Pero la crudeza de lo que registraron debió superar toda expectativa, porque las latas de celuloide se guardaron en un armario para ser olvidadas. Hasta que en los años 60, un funcionario de la antigua República Democrática Alemana se topó con ellas.

Ringelblum cuenta en sus notas algunos pasajes sobre el equipo de rodaje alemán. Explica cómo montaban las escenas y obligaban a las víctimas a repetirlas una y otra vez, hasta que quedaban como ellos querían. El miedo al asesinato inminente hacía a todos aquellos extras obedecer. Un reciente documental, A film unfinished (Una película inacabada), que ha restaurado y contextualizado todas esas imágenes, cuenta exactamente lo mismo. Los investigadores han hallado incluso los descartes de las escenas que rechazaron los alemanes, lo que da al conjunto un aire todavía más tenebroso, surrealista y cínico.

Ringelblum sabía lo que estaba pasando y la necesidad de guardar testimonio. Por eso, desde el principio organizó un vasto grupo de trabajo en el gueto para levantar acta de la matanza. Dos terceras partes de sus cuadernos y notas recogidos por médicos, periodistas, historiadores y artistas, sobrevivieron a la guerra, escondidas en latas de leche y otras carcasas. Un compendio de los archivos puede leerse en Crónica del gueto de Varsovia (Alba Editorial, marzo de 2003).

No solo sobrevivieron los documentos. Cruzándose fugaz por delante de la cámara de los alemanes que filmaban en el gueto, aparece una imagen de alguien que se parece mucho al propio Ringelblum.
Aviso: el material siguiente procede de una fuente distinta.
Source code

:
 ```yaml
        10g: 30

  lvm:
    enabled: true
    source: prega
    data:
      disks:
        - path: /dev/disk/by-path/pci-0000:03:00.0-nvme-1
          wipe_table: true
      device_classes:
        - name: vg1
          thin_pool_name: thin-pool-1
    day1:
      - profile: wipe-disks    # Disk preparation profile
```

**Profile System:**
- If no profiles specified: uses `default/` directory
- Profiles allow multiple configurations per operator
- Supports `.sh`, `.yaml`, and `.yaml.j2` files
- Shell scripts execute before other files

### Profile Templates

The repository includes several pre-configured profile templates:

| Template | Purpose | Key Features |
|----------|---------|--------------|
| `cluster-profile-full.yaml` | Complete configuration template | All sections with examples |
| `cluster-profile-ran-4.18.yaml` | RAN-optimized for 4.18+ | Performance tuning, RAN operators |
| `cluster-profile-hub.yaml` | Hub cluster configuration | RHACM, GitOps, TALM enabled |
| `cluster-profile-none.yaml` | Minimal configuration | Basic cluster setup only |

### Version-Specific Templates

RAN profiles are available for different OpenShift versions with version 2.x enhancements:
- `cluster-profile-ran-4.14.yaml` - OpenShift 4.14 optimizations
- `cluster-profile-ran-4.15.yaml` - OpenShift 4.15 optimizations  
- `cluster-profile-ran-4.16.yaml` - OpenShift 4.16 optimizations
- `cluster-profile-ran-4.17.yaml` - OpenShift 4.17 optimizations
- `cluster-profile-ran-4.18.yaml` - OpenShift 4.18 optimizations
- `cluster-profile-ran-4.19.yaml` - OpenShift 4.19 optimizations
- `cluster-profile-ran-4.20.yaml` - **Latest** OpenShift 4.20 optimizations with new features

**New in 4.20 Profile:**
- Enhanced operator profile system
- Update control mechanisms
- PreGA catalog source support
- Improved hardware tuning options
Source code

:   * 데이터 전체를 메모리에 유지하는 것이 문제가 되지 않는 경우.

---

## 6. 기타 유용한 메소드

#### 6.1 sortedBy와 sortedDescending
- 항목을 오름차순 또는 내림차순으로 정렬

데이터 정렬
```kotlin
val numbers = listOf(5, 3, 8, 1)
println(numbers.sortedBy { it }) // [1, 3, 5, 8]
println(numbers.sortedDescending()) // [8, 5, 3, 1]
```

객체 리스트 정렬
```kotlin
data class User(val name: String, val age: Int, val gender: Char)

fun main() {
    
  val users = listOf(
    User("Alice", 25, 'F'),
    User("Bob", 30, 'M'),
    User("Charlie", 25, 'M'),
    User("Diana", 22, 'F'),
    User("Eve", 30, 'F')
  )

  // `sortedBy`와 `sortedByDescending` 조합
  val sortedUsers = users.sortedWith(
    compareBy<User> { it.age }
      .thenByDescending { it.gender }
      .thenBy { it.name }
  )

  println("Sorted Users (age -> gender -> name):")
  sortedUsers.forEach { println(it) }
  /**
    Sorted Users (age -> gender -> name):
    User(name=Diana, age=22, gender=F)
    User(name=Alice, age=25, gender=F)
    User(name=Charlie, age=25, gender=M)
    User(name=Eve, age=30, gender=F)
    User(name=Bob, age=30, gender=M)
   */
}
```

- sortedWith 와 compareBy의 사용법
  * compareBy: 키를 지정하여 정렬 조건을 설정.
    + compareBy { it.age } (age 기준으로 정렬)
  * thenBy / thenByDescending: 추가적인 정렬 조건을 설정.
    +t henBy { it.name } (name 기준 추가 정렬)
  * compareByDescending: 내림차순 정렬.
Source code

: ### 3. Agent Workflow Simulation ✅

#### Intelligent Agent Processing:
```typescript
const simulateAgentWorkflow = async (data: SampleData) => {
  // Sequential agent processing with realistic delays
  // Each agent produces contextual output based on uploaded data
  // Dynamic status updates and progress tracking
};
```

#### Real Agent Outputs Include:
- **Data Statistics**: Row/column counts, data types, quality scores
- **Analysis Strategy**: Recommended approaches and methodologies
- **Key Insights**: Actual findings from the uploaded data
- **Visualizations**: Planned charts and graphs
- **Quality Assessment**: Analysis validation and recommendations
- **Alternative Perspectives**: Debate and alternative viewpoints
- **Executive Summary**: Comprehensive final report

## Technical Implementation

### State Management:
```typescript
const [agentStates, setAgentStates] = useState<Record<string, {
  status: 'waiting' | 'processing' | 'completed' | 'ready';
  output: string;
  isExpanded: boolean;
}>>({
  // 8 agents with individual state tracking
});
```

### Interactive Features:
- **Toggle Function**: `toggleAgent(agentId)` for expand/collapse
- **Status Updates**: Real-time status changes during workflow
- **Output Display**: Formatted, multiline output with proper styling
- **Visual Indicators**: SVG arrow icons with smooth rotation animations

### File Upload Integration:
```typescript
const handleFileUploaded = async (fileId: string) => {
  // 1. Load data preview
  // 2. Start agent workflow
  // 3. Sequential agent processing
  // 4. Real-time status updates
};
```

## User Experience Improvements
En A film unfinished, se detienen en ese fotograma. La figura mira fijamente al espectador, mientras camina a paso rápido. Tal vez estaba dirigiéndose a otra reunión del grupo de cronistas. “Hace falta salvar lo que hay. El método: reunir a la gente en torno a un vaso de té y apuntar lo que sucedió”, escribió Ringelblum. Salvar la memoria. Lo lograron.